Moreover, such a policy would make it impossible for board members to do their jobs properly. Any time board members raise a concern about what our district is doing, they can be interpreted as implicitly criticizing the district’s administration or staff. If speech like that were prohibited, discussions at board meetings would become one-sided advertisements for the administration’s point of view. One-sided discussions lead to groupthink, not good decisions. Free and open discussion of issues—including the airing of critical views—is a crucial ingredient of good policymaking.

This is not to say that board members should cavalierly comment on the superintendent’s performance without first thinking through the potential benefits and harms of doing so. But regardless of whether that kind of speech is wise or unwise, the government can’t legally ban it. Our school district—which is responsible for teaching our kids how to become “responsible, independent, lifelong learners capable of making informed decisions in a democratic society”—should know better.

8 comments:

Jacki Marquardt said...

Chris, I was surprised last week to read the language referenced above in the board's code of conduct. Doing a quick Google search, however, I found the exact same wording in other school board's codes of conduct across the country. I find it curious that the seeming illegality of the policy has not been raised before elsewhere.

Anonymous said...

Chris, how has the Board President defended this? I am surprised to hear that this language is found in other boards' codes of conduct. Could this be amended? Is there really a case for the public to be forewarned that should they be openly critical of the Superintendent or administrators, there could be legal action taken against them? I don't understand how a threat of retaliation is not, in fact, retaliation - which the DE only cited the district for. It just doesn't make sense.

Anonymous said...

Google the problem some more. The illegality has come up. The wording probably came from a trade association. It's not in the kids' interest not to be able to discuss what works and what doesn't about the superintendent.

Amy said...

This is unbelievable. What is the procedure for changing the Code?

Anonymous said...

Board policies are voted on by the board. This board recently reapproved all board policies ...7-0?

Jacki Marquardt said...

Agreed!

Anonymous said...

The school board is *already* a one-sided advertisement for the administrative point of view. The level of community distrust in the superintendent and the school board is getting worse, and threatens the upcoming bond passage.
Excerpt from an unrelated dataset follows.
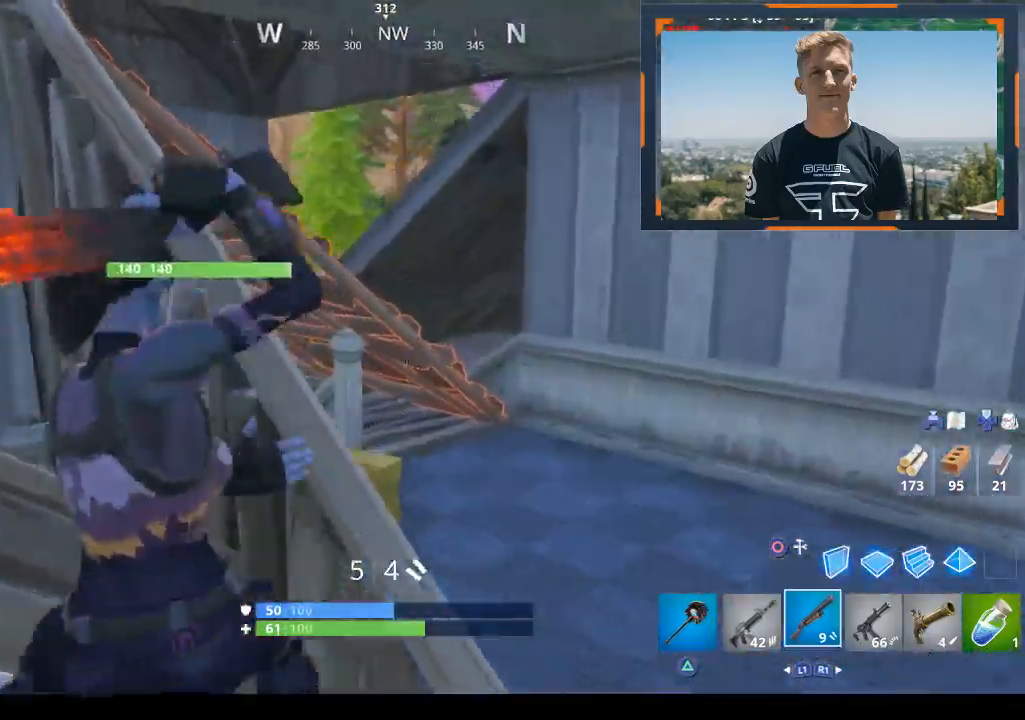
{"dt_ms": 500, "buttons": [], "left_stick": "left", "right_stick": "center", "events": []}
Apparently, the only way this superintendent will be subject to any measure of accountability is if the voters take matters into their own hands. I'm someone who always has voted to support schools, but this time I am unlikely to do so. The enormous and unjustifiable salary increases for this superintendent have been the final straw for me.

Sadly, the pain of a bond rejection will be felt most by district kids, but the current majority group in the school board bears that responsibility. They've left the community with no choice. Reasonable people have to step up and tell the board majority to come to their senses.

Anonymous said...

Following up on what 3:12 wrote, I don't think it is right that the district is banning negative thoughts about the superintendent on ThoughtExchange.

ThoughtExchange also lets users rate the district. Are the users names shared with administration?